A low p-value in ADF test indicates we can reject the null hypothesis of non-stationarity, meaning the time series is stationary and suitable for ARIMA modeling.

In [None]:
#Train-Test Split
train = df["Sales"][:-6]
test = df["Sales"][-6:]

print("Train size:", len(train))
print("Test size:", len(test))


# Auto-ARIMA Model
AutoARIMA performs differencing automatically in case the data is non-stationary.

In [None]:
model_arima = auto_arima(
    train,
    seasonal=True,
    m=12,
    trace=True,
    suppress_warnings=True
)

forecast_arima = model_arima.predict(n_periods=6)  #n_periods must match the size of the test_Set

mae_arima = mean_absolute_error(test, forecast_arima)
rmse_arima = np.sqrt(mean_squared_error(test, forecast_arima))

print("AutoARIMA MAE:", mae_arima)
print("AutoARIMA RMSE:", rmse_arima)

# Prophet Model

In [None]:
#Prophet needs data in a DataFrame schema whith ds and y as column names
prophet_df = df.reset_index()
prophet_df.columns = ["ds", "y"]

train_prophet = prophet_df[:-6]

model_prophet = Prophet()
model_prophet.fit(train_prophet)

future = model_prophet.make_future_dataframe(periods=6, freq="M")
forecast = model_prophet.predict(future)

forecast_prophet = forecast["yhat"][-6:].values  #Prophet forecast includes historical + future,we need only last 6 months

mae_prophet = mean_absolute_error(test, forecast_prophet)
rmse_prophet = np.sqrt(mean_squared_error(test, forecast_prophet))

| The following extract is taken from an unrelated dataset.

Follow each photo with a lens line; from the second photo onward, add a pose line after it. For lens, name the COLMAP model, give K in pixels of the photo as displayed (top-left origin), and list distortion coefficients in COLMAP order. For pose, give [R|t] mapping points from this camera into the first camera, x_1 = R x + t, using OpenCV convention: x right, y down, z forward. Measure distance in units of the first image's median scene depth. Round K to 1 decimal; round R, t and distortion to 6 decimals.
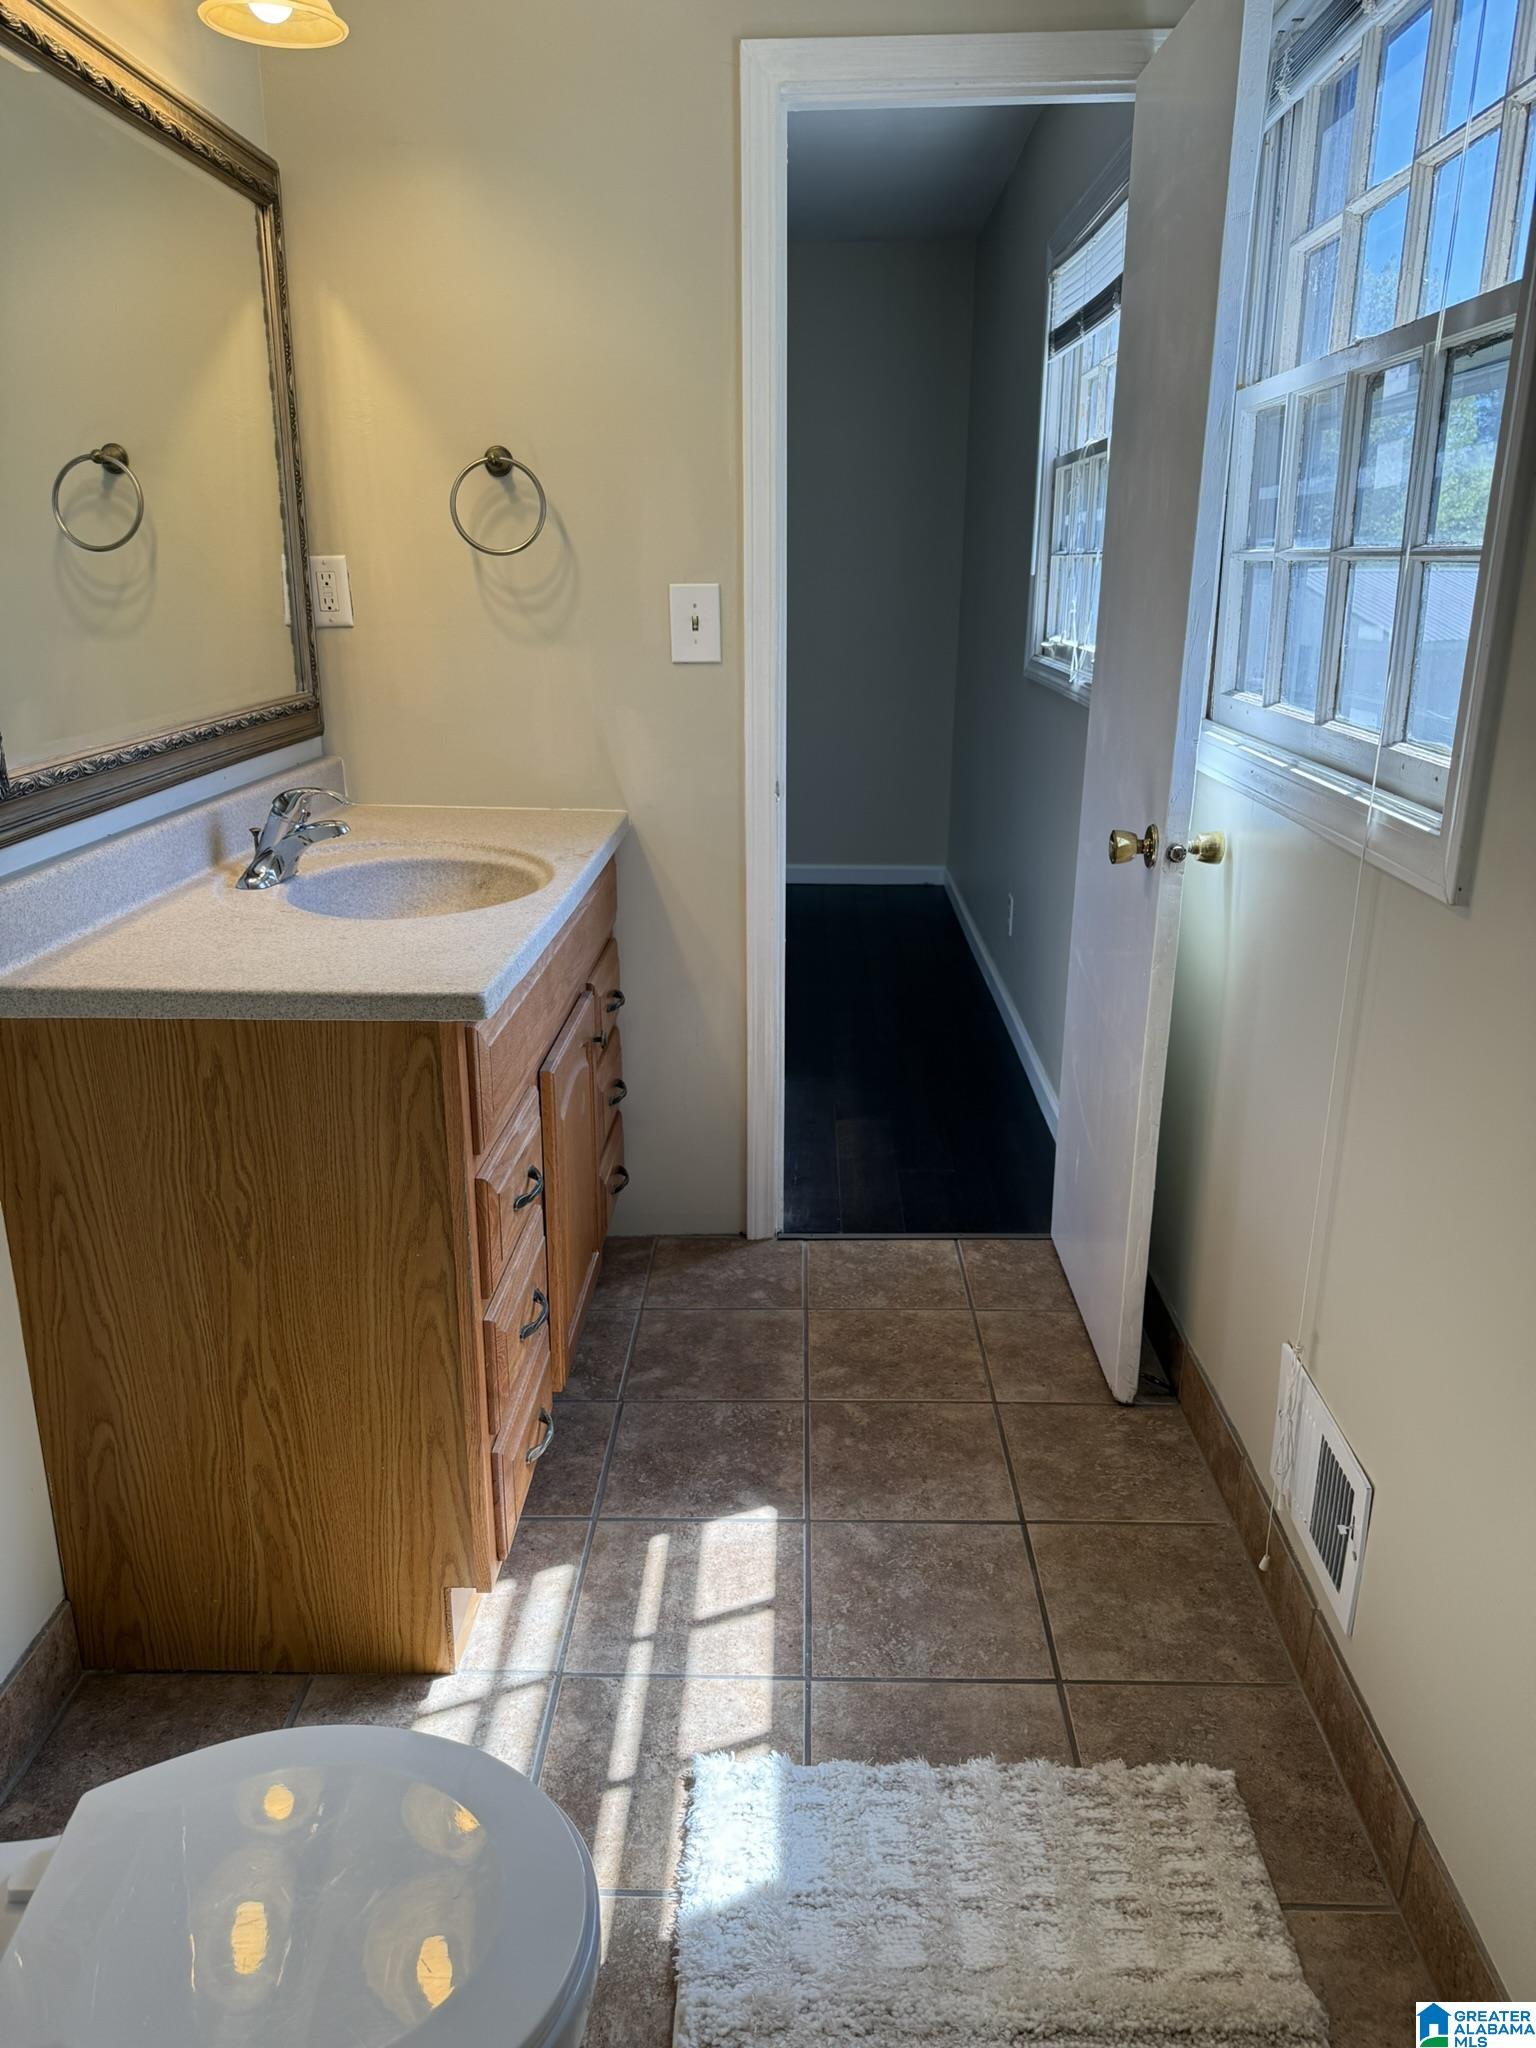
lens RADIAL K [[1422.7, 0, 768.0], [0, 1422.7, 1024.0], [0, 0, 1]] dist [0.001691, -0.067811]
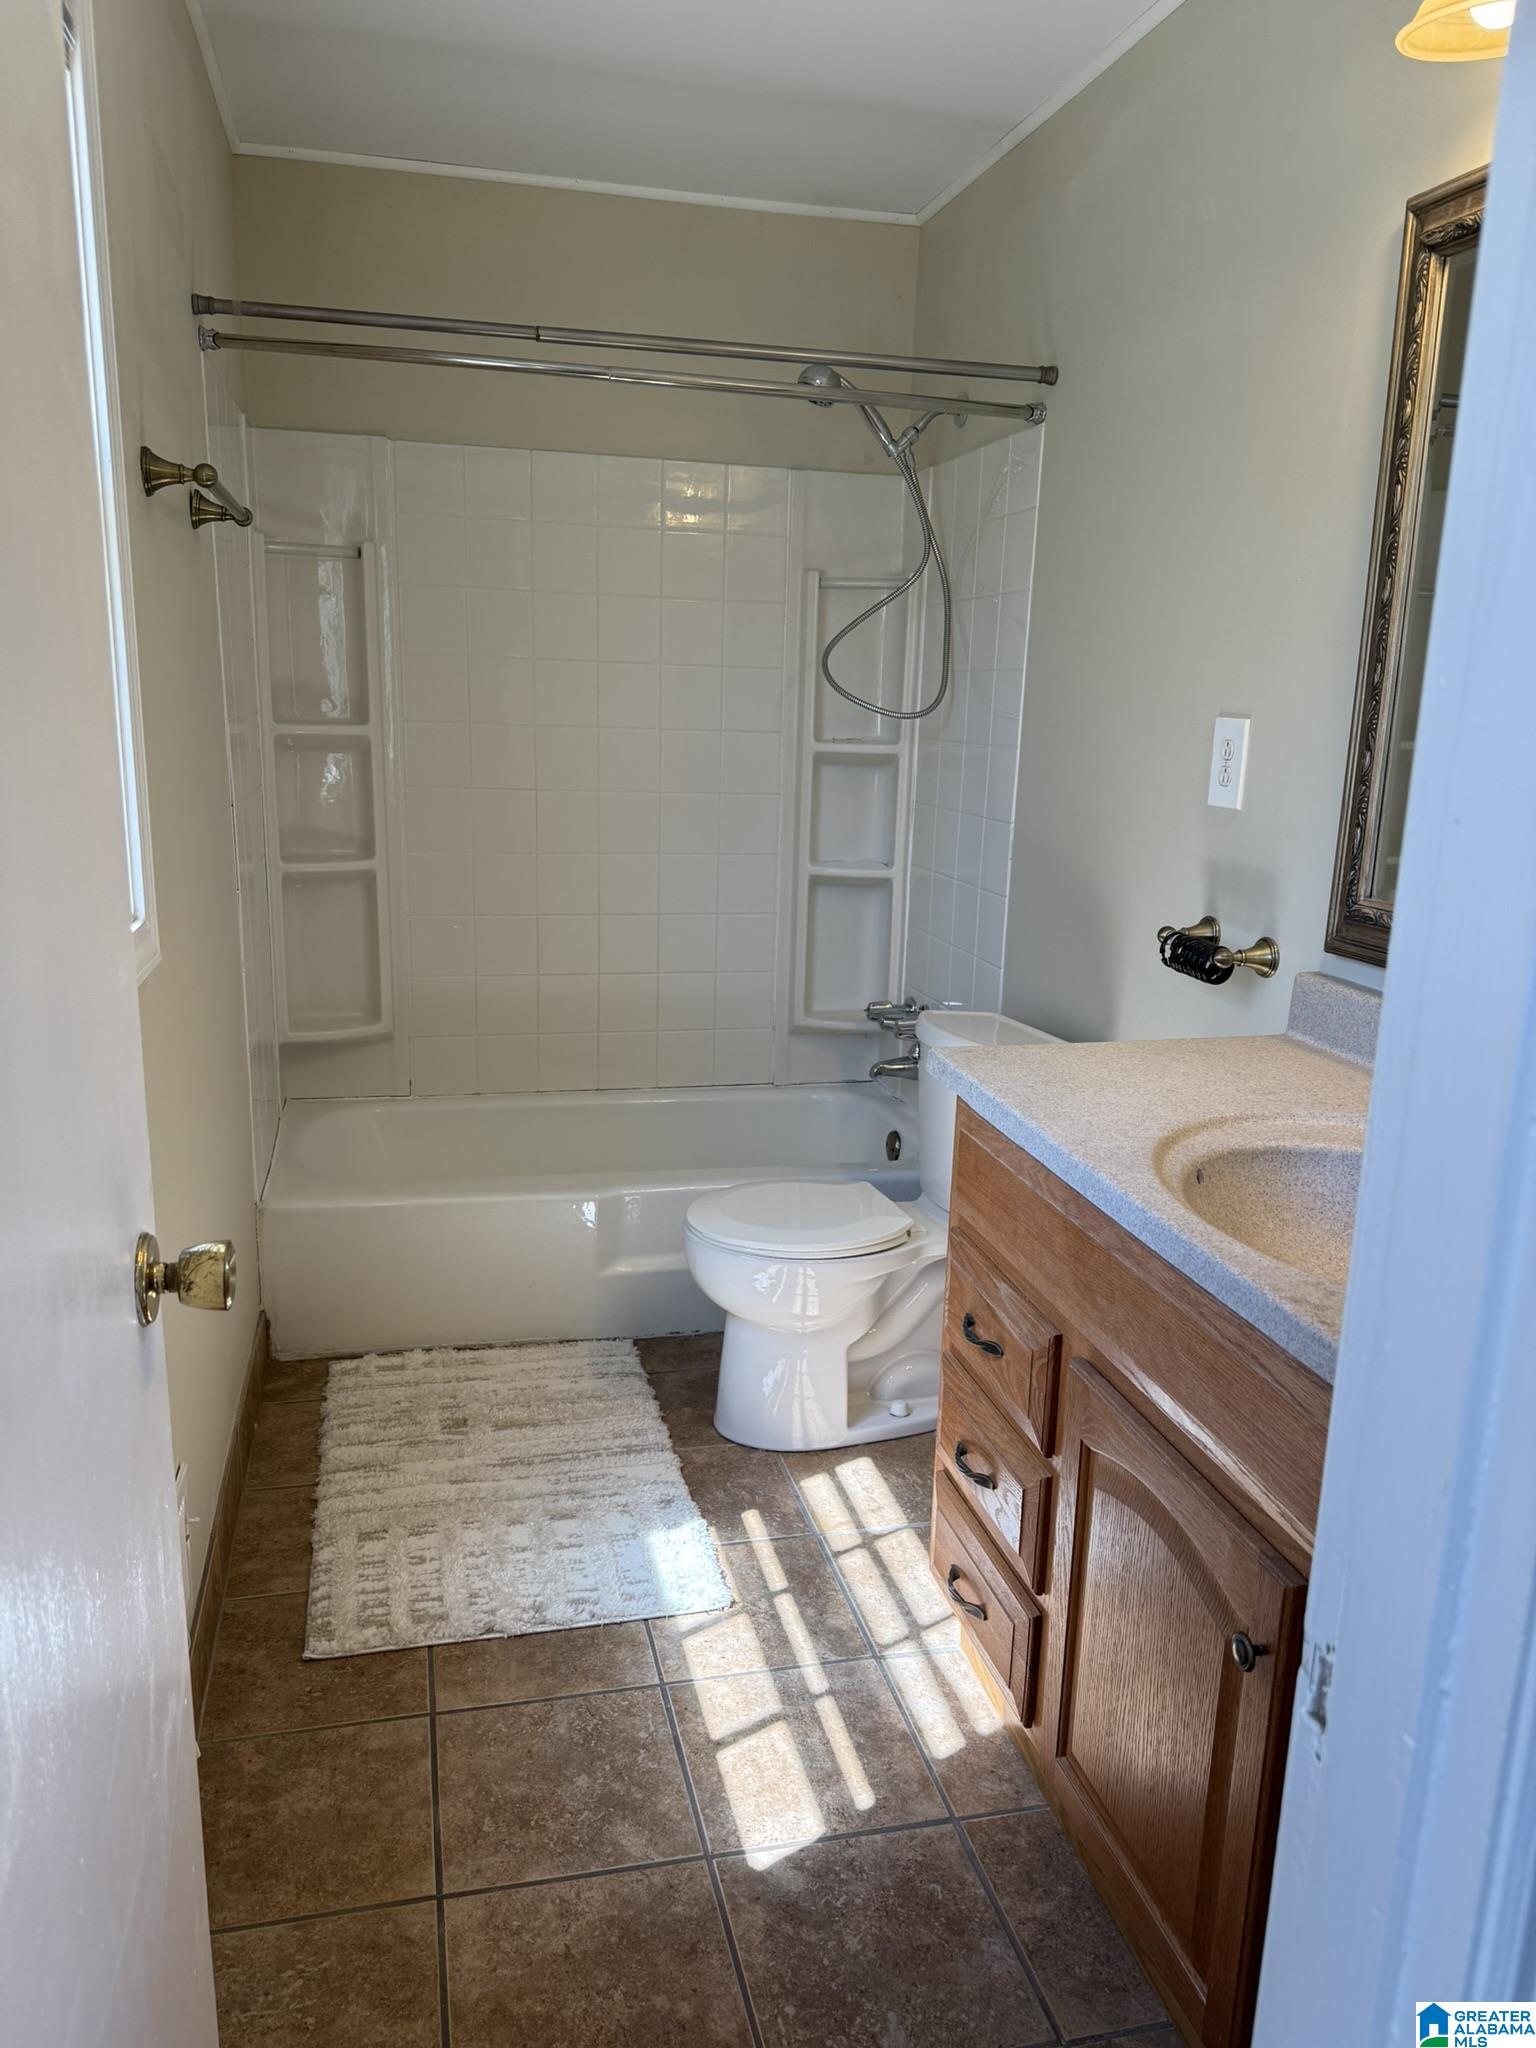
lens RADIAL K [[1422.7, 0, 768.0], [0, 1422.7, 1024.0], [0, 0, 1]] dist [0.001691, -0.067811]
pose [[-0.963389, 0.031142, -0.266292, 0.218120], [-0.109863, 0.860158, 0.498055, -0.524292], [0.244563, 0.509076, -0.825245, 1.596846]]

print("Prophet MAE:", mae_prophet)
print("Prophet RMSE:", rmse_prophet)


In [None]:
#Forecast Comparison
plt.figure()
plt.plot(train.index, train, label = 'Train')
plt.plot(test.index,  test, label = 'Actual')
plt.plot(test.index, forecast_arima, label= 'AutoARIMA Forecast')
plt.plot(test.index, forecast_prophet, label = 'Prophet Forecast')
plt.title('Forecast Comparison')
plt.legend()
plt.xlabel('Date')
plt.ylabel('Sales')
plt.grid(True)
plt.show()


# Conclusion
* Both AutoARIMA and Prophet successfully captured the overall upward sales trend.
* However, neither model was able to fully capture the sharp volatility observed in the test period.
* Prophet demonstrated slightly better adaptability to trend changes, while AutoARIMA produced smoother and more conservative forecasts.
* The large deviations suggest that external factors such as promotions/holidays may need to be incorporated for improved forecasting accuracy.